WHAT THIS TASK INVOLVES: Once every line in the data below has been checked for "Right", give the number of lines that hold it, and only that.

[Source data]
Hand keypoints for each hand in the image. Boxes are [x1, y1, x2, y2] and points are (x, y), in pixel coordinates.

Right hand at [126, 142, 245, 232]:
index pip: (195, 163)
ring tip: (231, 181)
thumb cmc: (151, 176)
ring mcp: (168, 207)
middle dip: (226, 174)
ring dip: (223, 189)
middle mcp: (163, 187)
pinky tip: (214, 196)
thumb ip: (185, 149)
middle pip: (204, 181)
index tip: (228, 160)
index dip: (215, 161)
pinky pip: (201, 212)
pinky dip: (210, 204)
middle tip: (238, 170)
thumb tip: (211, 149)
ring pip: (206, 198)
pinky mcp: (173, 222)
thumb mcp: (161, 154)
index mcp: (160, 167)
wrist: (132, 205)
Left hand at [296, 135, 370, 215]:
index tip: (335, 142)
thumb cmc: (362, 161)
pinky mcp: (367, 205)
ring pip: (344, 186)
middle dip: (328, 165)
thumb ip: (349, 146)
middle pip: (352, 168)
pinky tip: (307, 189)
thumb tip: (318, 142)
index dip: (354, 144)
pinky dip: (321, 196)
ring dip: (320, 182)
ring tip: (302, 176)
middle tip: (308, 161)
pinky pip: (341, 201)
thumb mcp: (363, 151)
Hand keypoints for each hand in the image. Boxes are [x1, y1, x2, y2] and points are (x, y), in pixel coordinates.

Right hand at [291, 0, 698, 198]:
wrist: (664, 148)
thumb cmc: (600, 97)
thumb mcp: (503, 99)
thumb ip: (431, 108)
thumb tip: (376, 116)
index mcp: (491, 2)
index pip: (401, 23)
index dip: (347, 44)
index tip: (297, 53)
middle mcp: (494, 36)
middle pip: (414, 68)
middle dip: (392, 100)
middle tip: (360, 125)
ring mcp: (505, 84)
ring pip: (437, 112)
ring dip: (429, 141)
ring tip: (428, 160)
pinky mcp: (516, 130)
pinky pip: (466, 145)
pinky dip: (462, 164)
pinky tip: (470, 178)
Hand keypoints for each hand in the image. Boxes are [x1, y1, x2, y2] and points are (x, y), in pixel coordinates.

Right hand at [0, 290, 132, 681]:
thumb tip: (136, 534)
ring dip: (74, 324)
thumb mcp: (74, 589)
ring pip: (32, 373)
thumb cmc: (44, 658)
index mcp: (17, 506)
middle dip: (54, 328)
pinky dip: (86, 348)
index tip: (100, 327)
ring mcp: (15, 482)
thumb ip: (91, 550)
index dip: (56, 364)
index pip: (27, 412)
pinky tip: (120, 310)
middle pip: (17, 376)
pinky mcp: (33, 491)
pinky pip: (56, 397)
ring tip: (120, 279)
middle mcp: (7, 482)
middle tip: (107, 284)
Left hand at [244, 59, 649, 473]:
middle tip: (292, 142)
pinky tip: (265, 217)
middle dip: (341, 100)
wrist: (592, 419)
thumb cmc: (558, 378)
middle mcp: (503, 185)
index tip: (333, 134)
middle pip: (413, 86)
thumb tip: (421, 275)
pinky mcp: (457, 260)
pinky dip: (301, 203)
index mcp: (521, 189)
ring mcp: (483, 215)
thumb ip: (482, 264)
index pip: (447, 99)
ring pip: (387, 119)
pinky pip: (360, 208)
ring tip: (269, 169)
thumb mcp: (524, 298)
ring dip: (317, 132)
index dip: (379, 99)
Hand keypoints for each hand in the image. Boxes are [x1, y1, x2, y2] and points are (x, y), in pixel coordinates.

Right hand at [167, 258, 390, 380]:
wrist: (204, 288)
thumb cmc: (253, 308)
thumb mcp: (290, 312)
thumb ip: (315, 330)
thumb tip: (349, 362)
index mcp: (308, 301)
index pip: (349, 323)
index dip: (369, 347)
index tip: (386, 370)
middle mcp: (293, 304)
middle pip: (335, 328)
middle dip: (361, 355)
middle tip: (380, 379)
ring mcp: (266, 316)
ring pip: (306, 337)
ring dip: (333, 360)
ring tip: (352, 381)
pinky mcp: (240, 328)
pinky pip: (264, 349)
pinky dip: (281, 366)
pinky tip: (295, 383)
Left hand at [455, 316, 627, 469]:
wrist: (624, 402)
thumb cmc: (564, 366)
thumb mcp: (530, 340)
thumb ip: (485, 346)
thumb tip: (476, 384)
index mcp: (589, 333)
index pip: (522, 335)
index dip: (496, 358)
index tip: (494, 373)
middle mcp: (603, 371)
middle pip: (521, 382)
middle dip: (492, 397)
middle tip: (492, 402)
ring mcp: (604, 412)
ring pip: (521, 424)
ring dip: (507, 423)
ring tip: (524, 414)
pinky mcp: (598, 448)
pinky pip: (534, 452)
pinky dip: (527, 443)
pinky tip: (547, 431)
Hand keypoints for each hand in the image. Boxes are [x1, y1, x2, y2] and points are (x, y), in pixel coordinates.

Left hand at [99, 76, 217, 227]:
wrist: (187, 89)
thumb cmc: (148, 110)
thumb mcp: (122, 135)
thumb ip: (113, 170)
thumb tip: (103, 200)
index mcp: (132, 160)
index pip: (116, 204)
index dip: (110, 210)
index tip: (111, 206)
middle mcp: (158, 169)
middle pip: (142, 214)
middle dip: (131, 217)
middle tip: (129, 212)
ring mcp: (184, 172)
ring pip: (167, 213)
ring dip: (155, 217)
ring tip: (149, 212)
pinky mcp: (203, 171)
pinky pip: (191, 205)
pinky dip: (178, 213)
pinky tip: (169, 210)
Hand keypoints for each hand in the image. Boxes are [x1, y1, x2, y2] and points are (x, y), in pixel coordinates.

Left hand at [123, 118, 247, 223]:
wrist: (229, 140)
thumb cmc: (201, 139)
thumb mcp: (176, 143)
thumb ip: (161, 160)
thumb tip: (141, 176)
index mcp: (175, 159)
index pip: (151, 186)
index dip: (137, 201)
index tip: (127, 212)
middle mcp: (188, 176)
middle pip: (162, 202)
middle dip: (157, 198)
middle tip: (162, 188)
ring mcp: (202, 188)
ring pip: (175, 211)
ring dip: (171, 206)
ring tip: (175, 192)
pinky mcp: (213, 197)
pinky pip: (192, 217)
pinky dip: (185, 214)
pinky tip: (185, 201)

OUTPUT OF THE EXERCISE: 4